Directions »
Go through the listing and return every line with "torch" in it.
═════ Records for the exercise ═════
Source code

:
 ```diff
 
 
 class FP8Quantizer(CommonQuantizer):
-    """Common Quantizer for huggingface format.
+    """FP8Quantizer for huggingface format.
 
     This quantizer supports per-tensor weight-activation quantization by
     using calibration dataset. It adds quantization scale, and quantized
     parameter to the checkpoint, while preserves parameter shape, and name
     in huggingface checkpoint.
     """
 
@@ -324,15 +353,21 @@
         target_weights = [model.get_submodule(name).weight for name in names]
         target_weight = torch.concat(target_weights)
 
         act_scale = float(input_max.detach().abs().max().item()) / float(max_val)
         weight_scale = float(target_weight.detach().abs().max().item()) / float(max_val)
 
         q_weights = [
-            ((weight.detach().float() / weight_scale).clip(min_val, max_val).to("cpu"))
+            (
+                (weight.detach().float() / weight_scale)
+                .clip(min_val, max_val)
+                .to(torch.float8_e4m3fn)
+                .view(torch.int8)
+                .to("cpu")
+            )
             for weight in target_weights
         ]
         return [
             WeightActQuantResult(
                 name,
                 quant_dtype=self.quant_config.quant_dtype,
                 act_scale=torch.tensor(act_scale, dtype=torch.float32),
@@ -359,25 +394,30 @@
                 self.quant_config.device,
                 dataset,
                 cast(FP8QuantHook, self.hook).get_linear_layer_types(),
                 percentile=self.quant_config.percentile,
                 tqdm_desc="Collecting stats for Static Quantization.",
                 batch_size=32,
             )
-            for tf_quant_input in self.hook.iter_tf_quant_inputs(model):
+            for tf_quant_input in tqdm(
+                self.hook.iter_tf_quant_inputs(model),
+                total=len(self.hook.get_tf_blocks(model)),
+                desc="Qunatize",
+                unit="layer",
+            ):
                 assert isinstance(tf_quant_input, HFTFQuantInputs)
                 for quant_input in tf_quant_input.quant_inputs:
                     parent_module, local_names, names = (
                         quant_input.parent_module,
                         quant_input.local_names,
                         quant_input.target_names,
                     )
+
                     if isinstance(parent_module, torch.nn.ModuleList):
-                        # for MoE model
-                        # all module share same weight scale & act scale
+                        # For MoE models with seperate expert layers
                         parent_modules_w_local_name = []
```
═════
Exercise answer »
         target_weight = torch.concat(target_weights)
+                .to(torch.float8_e4m3fn)
+                .view(torch.int8)
                 act_scale=torch.tensor(act_scale, dtype=torch.float32),
                     if isinstance(parent_module, torch.nn.ModuleList):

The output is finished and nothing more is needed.